The public has mainly seen them in war footage from Afghanistan and Pakistan. TV likes them because they produce good video. Opposition so far has primarily come from conservatives. Drones were addressed in many state GOP platforms and 29 states have introduced drone legislation. Some states want warrant requirement. In a 2011 report, ACLU argued for “reasonable belief” standard for drone use, while the Tea Party mostly wants probable cause warrants. Law professor Ryan Calo has called drones the leading edge of privacy movement.

These issues are mostly being confronted at the state level, not by the feds. Crump thinks  maybe the "privacy community" (whatever that is) is making a mistake by focusing on feds, suggesting advocates should target 10-15 states to pass model legislation.
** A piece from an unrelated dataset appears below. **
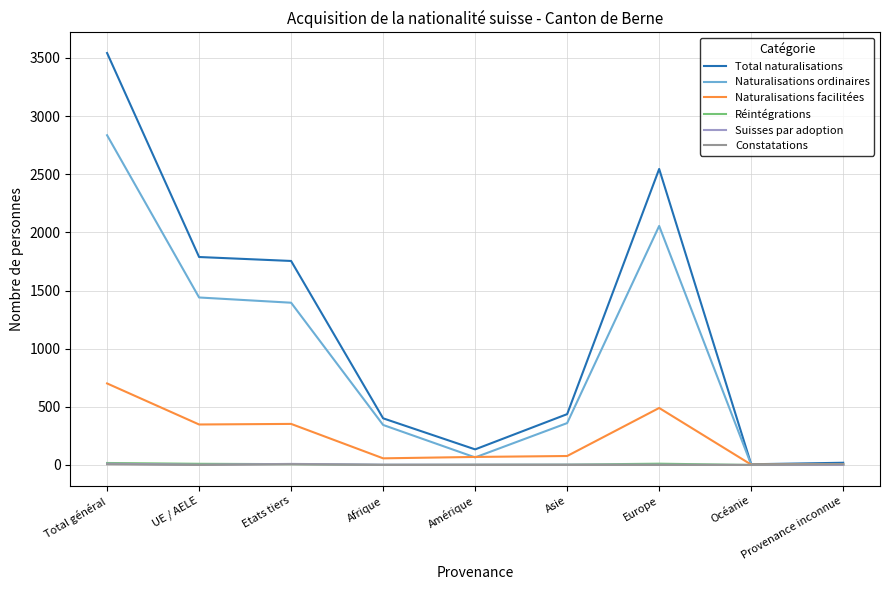

Which series has the largest range (max minus min)?

Total naturalisations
The key constitutional questions surrounding drones relate to First Amendment questions and the third-party doctrine exception to the Fourth Amendment, she said, as the day drew to a close.
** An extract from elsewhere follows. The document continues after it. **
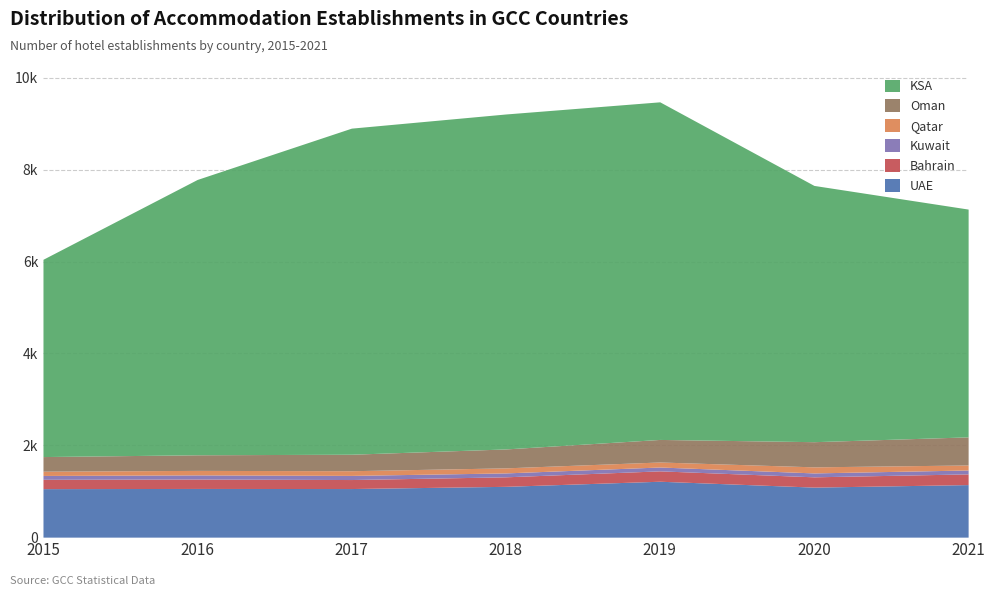

Which category has the lowest value in the Oman series?

2015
In the Q and A session, Kevin Bankston of the Center for Democracy and Technology recommended the fiction book,“Kill Decision,” on autonomous drones integrated with facial recognition and other privacy invading tech.

See prior Grits posts from the conference:
And, see prior Grits drone-related coverage:


doran said...

Civilian anti-drone technology may be available soon. See this

Gritsforbreakfast said...

There's already a civilian anti-drone technology, it's called a firearm!

OTOH, how would that impact the drone delivering you pizza?

doran said...

I favor the non-violent approach of using electronics or barrage balloons. The latter can be a lot of fun and very colorful.

Gritsforbreakfast said...

As long as it doesn't interfere with getting my pizza! ;)

Anonymous said...

I see drones for border patrol, looking for lost hikers, children but as far as flying around spying on everybody, Hell No.